Freddi began making her own icons with small 7×8 inch wooden panels; and, while making 113 icons, she experimented with larger ones – with multiple figures, and even a triptych. As they began to accumulate, they were never sold but gifted to friends and churches. She enjoyed teaching, and shared her knowledge with four pupils. Today her small apartment glows with dozens of her vibrant icons, large and small – displayed on walls, table tops, and occasionally next to her entry door.
Although her eyesight no longer allows her to create icons, Freddi keeps busy, and remains in service to others. She crochets matching sets of hats and scarves that are donated to women and girls who need them to stay warm while living on the streets. Another resident knits squares of colored yarn, and Freddi connects them to make cozy throws which are also given to charity. She did offer repair and alteration services and her sewing machine stands ready, but she admits there is not much demand for these skills in her retirement community. She enjoys puzzles (jigsaw and sudoku) and problem solving, including watching TV programs such as “Say Yes to the Dress”, “Restaurant Impossible”, and fixer-upper house programs.

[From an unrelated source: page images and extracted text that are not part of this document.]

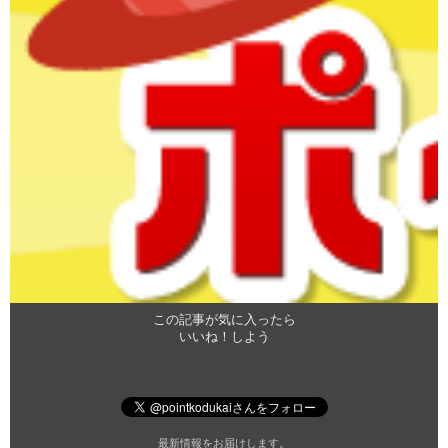
この記事が気に入ったら
いいね！しよう
最新情報をお届けします。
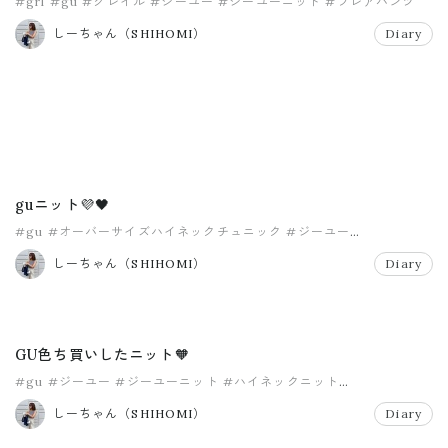
#grl
#gu
#グレイル
#ジーユー
#ジーユーニット
#フレアパンツ
しーちゃん（SHIHOMI）
Diary
guニット💜🖤
#gu
#オーバーサイズハイネックチュニック
#ジーユー
#ジーユーニット
#プチプラニット
しーちゃん（SHIHOMI）
Diary
GU色ち買いしたニット🧡
#gu
#ジーユー
#ジーユーニット
#ハイネックニット
#プチプラニット
しーちゃん（SHIHOMI）
Diary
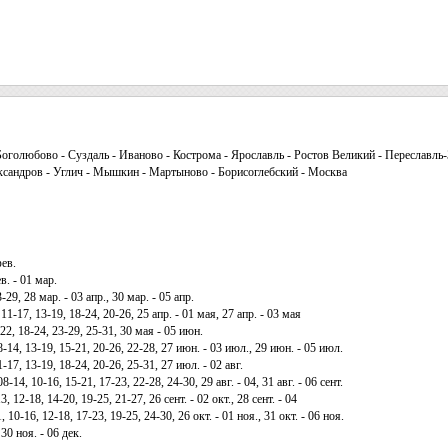
оголюбово - Суздаль - Иваново - Кострома - Ярославль - Ростов Великий - Переславль
ександров - Углич - Мышкин - Мартыново - Борисоглебский - Москва
фев.
в. - 01 мар.
-29, 28 мар. - 03 апр., 30 мар. - 05 апр.
11-17, 13-19, 18-24, 20-26, 25 апр. - 01 мая, 27 апр. - 03 мая
22, 18-24, 23-29, 25-31, 30 мая - 05 июн.
-14, 13-19, 15-21, 20-26, 22-28, 27 июн. - 03 июл., 29 июн. - 05 июл.
-17, 13-19, 18-24, 20-26, 25-31, 27 июл. - 02 авг.
8-14, 10-16, 15-21, 17-23, 22-28, 24-30, 29 авг. - 04, 31 авг. - 06 сент.
, 12-18, 14-20, 19-25, 21-27, 26 сент. - 02 окт., 28 сент. - 04
 10-16, 12-18, 17-23, 19-25, 24-30, 26 окт. - 01 ноя., 31 окт. - 06 ноя.
30 ноя. - 06 дек.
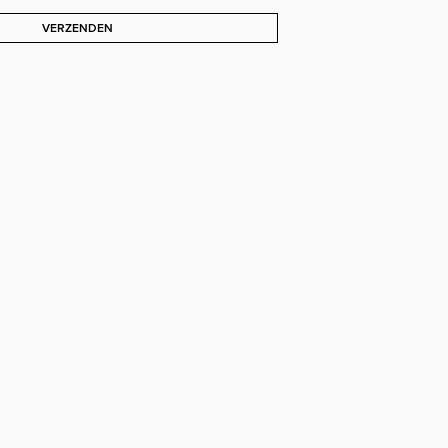
VERZENDEN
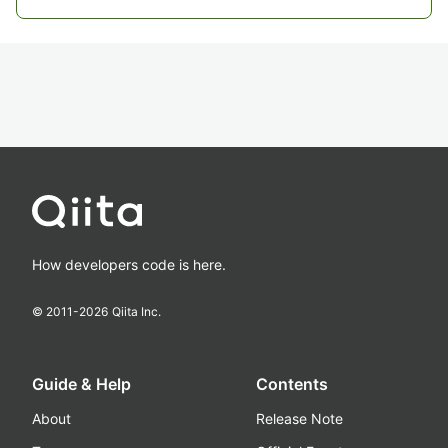
How developers code is here.
© 2011-
2026
Qiita Inc.
Guide & Help
Contents
About
Release Note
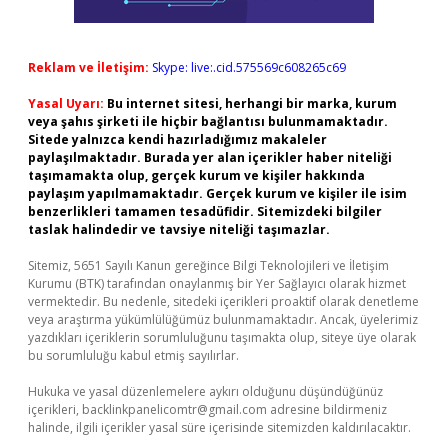
Reklam ve İletişim:
Skype: live:.cid.575569c608265c69
Yasal Uyarı:
Bu internet sitesi, herhangi bir marka, kurum
veya şahıs şirketi ile hiçbir bağlantısı bulunmamaktadır.
Sitede yalnızca kendi hazırladığımız makaleler
paylaşılmaktadır. Burada yer alan içerikler haber niteliği
taşımamakta olup, gerçek kurum ve kişiler hakkında
paylaşım yapılmamaktadır. Gerçek kurum ve kişiler ile isim
benzerlikleri tamamen tesadüfidir. Sitemizdeki bilgiler
taslak halindedir ve tavsiye niteliği taşımazlar.
Sitemiz, 5651 Sayılı Kanun gereğince Bilgi Teknolojileri ve İletişim
Kurumu (BTK) tarafından onaylanmış bir Yer Sağlayıcı olarak hizmet
vermektedir. Bu nedenle, sitedeki içerikleri proaktif olarak denetleme
veya araştırma yükümlülüğümüz bulunmamaktadır. Ancak, üyelerimiz
yazdıkları içeriklerin sorumluluğunu taşımakta olup, siteye üye olarak
bu sorumluluğu kabul etmiş sayılırlar.
Hukuka ve yasal düzenlemelere aykırı olduğunu düşündüğünüz
içerikleri,
backlinkpanelicomtr@gmail.com
adresine bildirmeniz
halinde, ilgili içerikler yasal süre içerisinde sitemizden kaldırılacaktır.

Now, having reached age 100, her advice to enjoying life is to “keep watching for something new to learn, or to expand your existing interests.”
While she is unable to return to her familiar communities of Sellwood or St. Agatha on a regular basis, Freddi remains interested in the neighborhood news through copies of THE BEE provided by a church friend. And, of course, she visits the neighborhood in the memories that she generously shared with me, and are now being passed along to readers of this newspaper.